[EXERCISE OBJECTIVE]:
Print the text of every record below word for word, leaving the pictures out of your answer.

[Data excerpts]

= Beginning of Section =

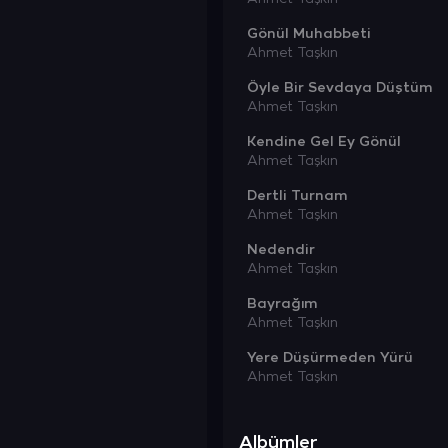
Gönül Muhabbeti
Ahmet Taşkın
Öyle Bir Sevdaya Düştüm
Ahmet Taşkın
Kendine Gel Ey Gönül
Ahmet Taşkın
Dertli Turnam
Ahmet Taşkın
Nedendir
Ahmet Taşkın
Bayrağım
Ahmet Taşkın
Yere Düşürmeden Yürü
Ahmet Taşkın
Albümler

= End of Section =

[ANSWER TO THIS EXERCISE]:
Gönül Muhabbeti
Ahmet Taşkın
Öyle Bir Sevdaya Düştüm
Ahmet Taşkın
Kendine Gel Ey Gönül
Ahmet Taşkın
Dertli Turnam
Ahmet Taşkın
Nedendir
Ahmet Taşkın
Bayrağım
Ahmet Taşkın
Yere Düşürmeden Yürü
Ahmet Taşkın
Albümler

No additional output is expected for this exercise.